Extracted records
----------

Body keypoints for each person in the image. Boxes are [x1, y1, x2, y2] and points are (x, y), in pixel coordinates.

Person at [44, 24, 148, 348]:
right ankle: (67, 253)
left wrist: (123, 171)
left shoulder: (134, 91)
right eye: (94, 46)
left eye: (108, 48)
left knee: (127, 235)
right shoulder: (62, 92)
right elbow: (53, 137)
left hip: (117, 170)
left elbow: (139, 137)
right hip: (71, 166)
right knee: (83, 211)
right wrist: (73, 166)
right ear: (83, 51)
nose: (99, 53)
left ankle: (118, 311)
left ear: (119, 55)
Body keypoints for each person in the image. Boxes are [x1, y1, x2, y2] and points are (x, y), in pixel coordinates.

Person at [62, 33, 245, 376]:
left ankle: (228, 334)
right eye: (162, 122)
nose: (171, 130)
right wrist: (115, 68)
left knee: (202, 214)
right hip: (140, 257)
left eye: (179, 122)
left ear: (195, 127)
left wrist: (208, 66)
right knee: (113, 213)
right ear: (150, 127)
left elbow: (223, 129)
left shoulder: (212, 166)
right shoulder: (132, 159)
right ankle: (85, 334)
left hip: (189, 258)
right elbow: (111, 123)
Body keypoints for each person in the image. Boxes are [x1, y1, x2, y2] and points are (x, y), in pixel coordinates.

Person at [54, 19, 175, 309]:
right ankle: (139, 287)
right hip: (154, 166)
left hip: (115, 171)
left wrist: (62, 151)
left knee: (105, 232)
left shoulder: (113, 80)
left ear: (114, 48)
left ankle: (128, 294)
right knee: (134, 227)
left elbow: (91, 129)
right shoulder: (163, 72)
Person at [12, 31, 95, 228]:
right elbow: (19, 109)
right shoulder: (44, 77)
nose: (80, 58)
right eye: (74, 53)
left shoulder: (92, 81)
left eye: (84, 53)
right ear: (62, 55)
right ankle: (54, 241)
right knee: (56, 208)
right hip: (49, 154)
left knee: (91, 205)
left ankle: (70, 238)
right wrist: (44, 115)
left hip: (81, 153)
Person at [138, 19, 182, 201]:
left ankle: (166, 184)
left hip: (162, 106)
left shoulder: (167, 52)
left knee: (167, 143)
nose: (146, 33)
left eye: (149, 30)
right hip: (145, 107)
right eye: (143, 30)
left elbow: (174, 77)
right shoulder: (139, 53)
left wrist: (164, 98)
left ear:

----------

THE TASK: Transcribe the records above from the line holding "right ankle: (54, 241)" down to the line holding "right shoulder: (139, 53)", inclusive, without adding anything.

RESULT:
right ankle: (54, 241)
right knee: (56, 208)
right hip: (49, 154)
left knee: (91, 205)
left ankle: (70, 238)
right wrist: (44, 115)
left hip: (81, 153)
Person at [138, 19, 182, 201]:
left ankle: (166, 184)
left hip: (162, 106)
left shoulder: (167, 52)
left knee: (167, 143)
nose: (146, 33)
left eye: (149, 30)
right hip: (145, 107)
right eye: (143, 30)
left elbow: (174, 77)
right shoulder: (139, 53)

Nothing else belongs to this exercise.